# Supplied data
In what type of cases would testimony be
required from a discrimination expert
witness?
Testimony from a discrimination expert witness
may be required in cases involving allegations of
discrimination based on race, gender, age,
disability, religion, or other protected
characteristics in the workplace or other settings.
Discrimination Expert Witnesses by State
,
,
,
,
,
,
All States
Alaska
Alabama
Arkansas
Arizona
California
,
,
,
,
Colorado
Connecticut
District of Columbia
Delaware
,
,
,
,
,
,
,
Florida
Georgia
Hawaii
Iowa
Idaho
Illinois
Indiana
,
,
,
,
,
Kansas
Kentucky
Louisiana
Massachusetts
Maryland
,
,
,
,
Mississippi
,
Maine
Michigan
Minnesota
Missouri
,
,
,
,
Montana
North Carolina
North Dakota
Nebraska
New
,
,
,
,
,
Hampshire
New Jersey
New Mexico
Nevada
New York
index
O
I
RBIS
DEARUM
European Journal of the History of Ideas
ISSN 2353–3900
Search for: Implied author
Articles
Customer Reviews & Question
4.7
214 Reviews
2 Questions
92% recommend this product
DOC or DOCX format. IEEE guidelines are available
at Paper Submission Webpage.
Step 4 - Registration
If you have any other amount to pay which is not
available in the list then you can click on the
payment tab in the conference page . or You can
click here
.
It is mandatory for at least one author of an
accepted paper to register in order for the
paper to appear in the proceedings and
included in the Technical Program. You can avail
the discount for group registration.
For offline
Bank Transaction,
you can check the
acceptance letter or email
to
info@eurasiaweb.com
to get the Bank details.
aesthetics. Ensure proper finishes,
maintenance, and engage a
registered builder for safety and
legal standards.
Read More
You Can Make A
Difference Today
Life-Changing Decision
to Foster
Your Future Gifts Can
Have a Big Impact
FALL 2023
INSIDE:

# Task objective
Could I ask you to return the records exactly and in full?

# Exercise response
In what type of cases would testimony be
required from a discrimination expert
witness?
Testimony from a discrimination expert witness
may be required in cases involving allegations of
discrimination based on race, gender, age,
disability, religion, or other protected
characteristics in the workplace or other settings.
Discrimination Expert Witnesses by State
,
,
,
,
,
,
All States
Alaska
Alabama
Arkansas
Arizona
California
,
,
,
,
Colorado
Connecticut
District of Columbia
Delaware
,
,
,
,
,
,
,
Florida
Georgia
Hawaii
Iowa
Idaho
Illinois
Indiana
,
,
,
,
,
Kansas
Kentucky
Louisiana
Massachusetts
Maryland
,
,
,
,
Mississippi
,
Maine
Michigan
Minnesota
Missouri
,
,
,
,
Montana
North Carolina
North Dakota
Nebraska
New
,
,
,
,
,
Hampshire
New Jersey
New Mexico
Nevada
New York
index
O
I
RBIS
DEARUM
European Journal of the History of Ideas
ISSN 2353–3900
Search for: Implied author
Articles
Customer Reviews & Question
4.7
214 Reviews
2 Questions
92% recommend this product
DOC or DOCX format. IEEE guidelines are available
at Paper Submission Webpage.
Step 4 - Registration
If you have any other amount to pay which is not
available in the list then you can click on the
payment tab in the conference page . or You can
click here
.
It is mandatory for at least one author of an
accepted paper to register in order for the
paper to appear in the proceedings and
included in the Technical Program. You can avail
the discount for group registration.
For offline
Bank Transaction,
you can check the
acceptance letter or email
to
info@eurasiaweb.com
to get the Bank details.
aesthetics. Ensure proper finishes,
maintenance, and engage a
registered builder for safety and
legal standards.
Read More
You Can Make A
Difference Today
Life-Changing Decision
to Foster
Your Future Gifts Can
Have a Big Impact
FALL 2023
INSIDE:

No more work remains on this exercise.